Awesome!! I'm sick of weight being such a big deal to my cousins, like they're all size 0 and constantly criticize me and I'm over it! 

What are you doing to lose?! I want more ideas.


----------



## ashleydenise (Jul 5, 2009)

Quote:

   Originally Posted by *chynegal* 

 
_I'm not a big fan of milk my self either..if I have ice cold water with me everywhere I go ill drink it  cuz it prevents me from drinking the soda or juice. If I drink tap waterr I have to have it full of ice.

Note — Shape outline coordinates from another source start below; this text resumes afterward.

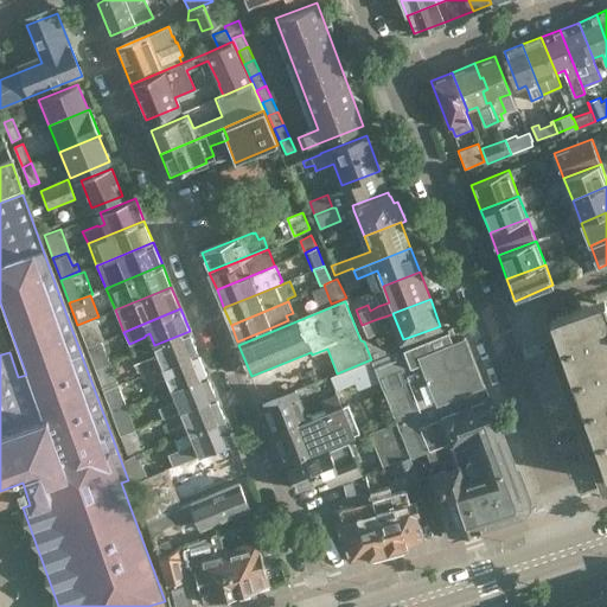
[(87,347),(101,342),(103,340),(95,318),(77,325),(87,347)]
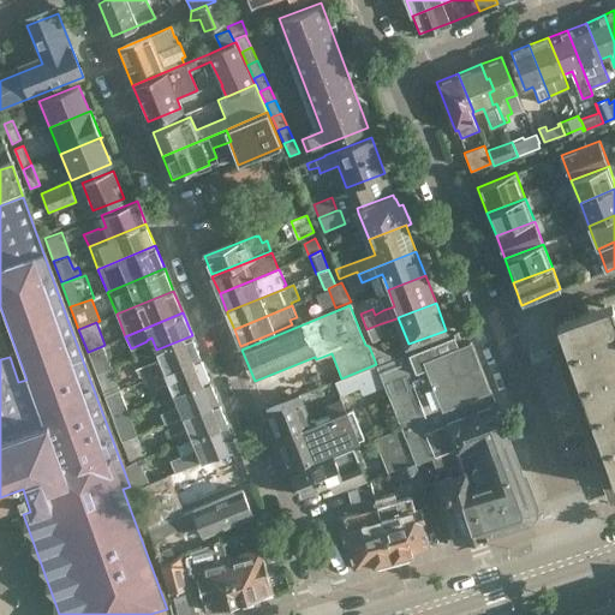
[(380,339),(382,335),(378,324),(366,329),(372,341),(380,339)]
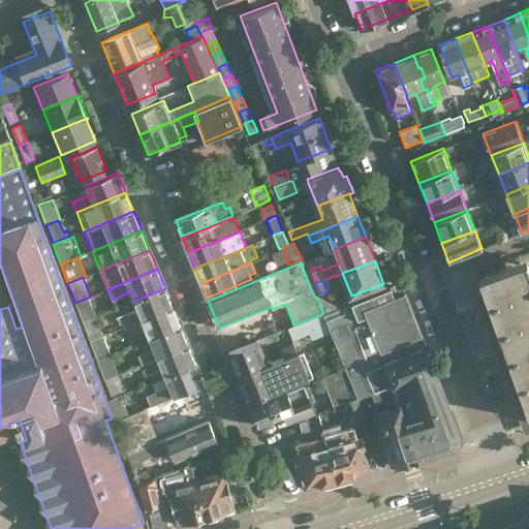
[(528,289),(517,294),(512,281),(470,296),(517,426),(528,421),(528,289)]
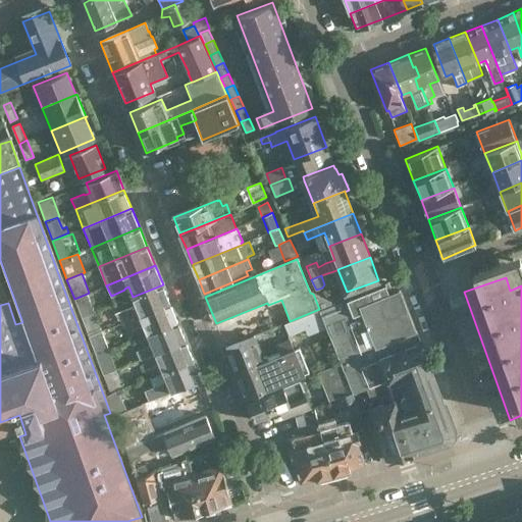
[(388,294),(384,283),(336,303),(313,294),(319,309),(319,310),(327,327),(342,363),(344,369),(419,341),(400,290),(388,294)]
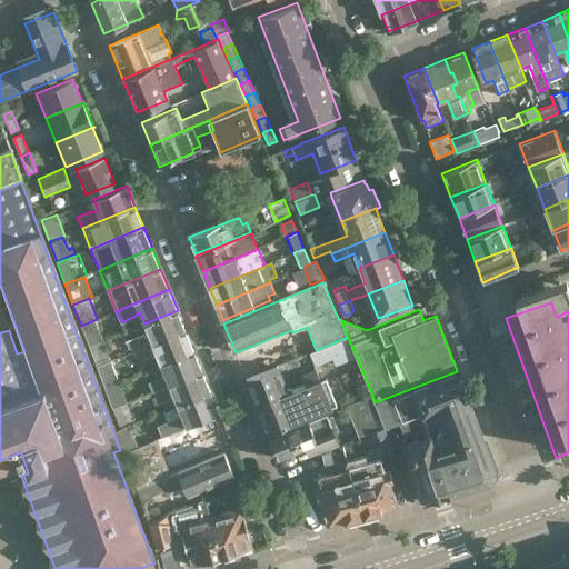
[(178,310),(145,323),(149,333),(145,336),(145,333),(137,337),(126,341),(129,349),(131,348),(133,352),(186,331),(178,310)]
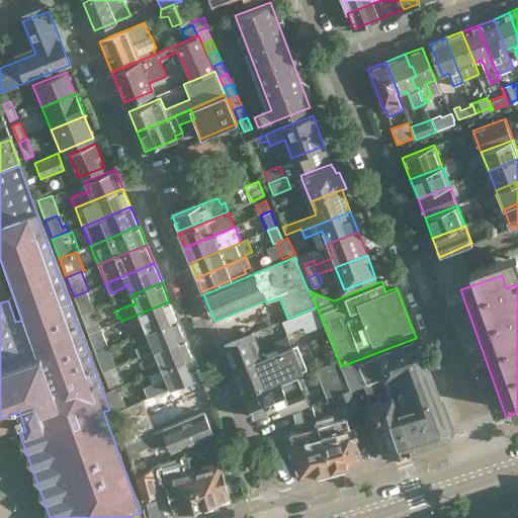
[(81,316),(93,311),(86,291),(74,296),(81,316)]
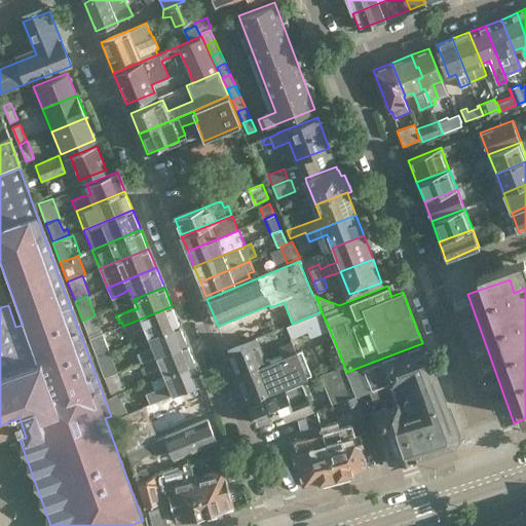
[(172,306),(123,326),(124,330),(132,327),(134,333),(141,331),(140,330),(145,327),(149,337),(180,325),(172,306)]
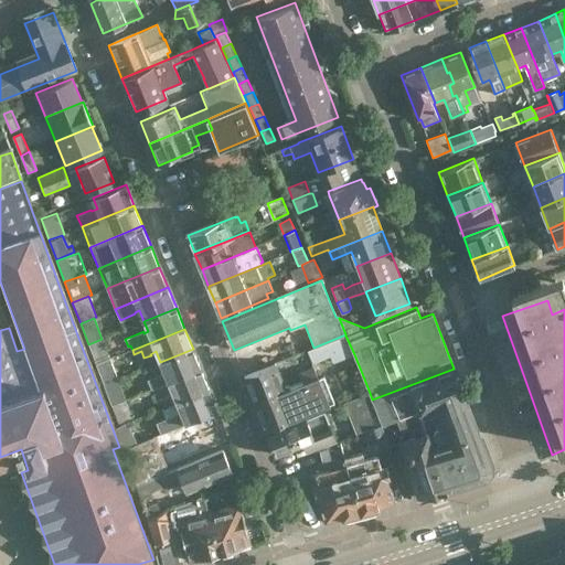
[(354,354),(345,336),(345,334),(313,348),(308,350),(313,363),(331,356),(333,363),(354,354)]
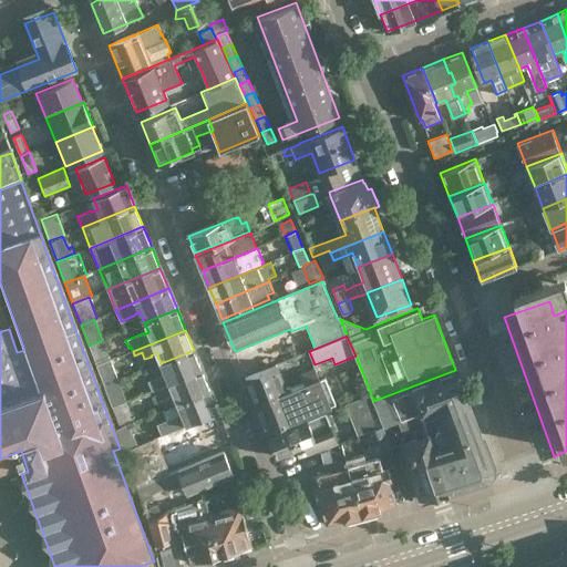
[(96,367),(111,361),(102,340),(89,346),(96,367)]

I think my problem besides the soda and juice is my eating.....I don't eat 3 meals a day I eat maybe 1 or 2 and since I used to work at nite my dinner used to be when I got home from work which was like 11 or 12_

 
I used to get off work at 11pm and I'd head straight to the drive thru! that's exactly when I gained all my weight!! It's like the worst thing possible to do =[ Maybe instead of doing dinner have a piece of fruit or something so you don't eat a full meal? 

My mom said that Oprah won't eat after 7pm, which is impossible for me since I don't get off til 7:30 at night 3 days a week, but it would probably help =[


----------



## kaliraksha (Jul 24, 2009)

Hehe, I love your attitude... "Game on!" at the doctor's office.

How's it going?

I would love to lose like 25 lbs... but it seems I keep making excuses to start... I'm always "busy". Funny how I can find time for other things... hmmm. I would like to join you in your challenge!


----------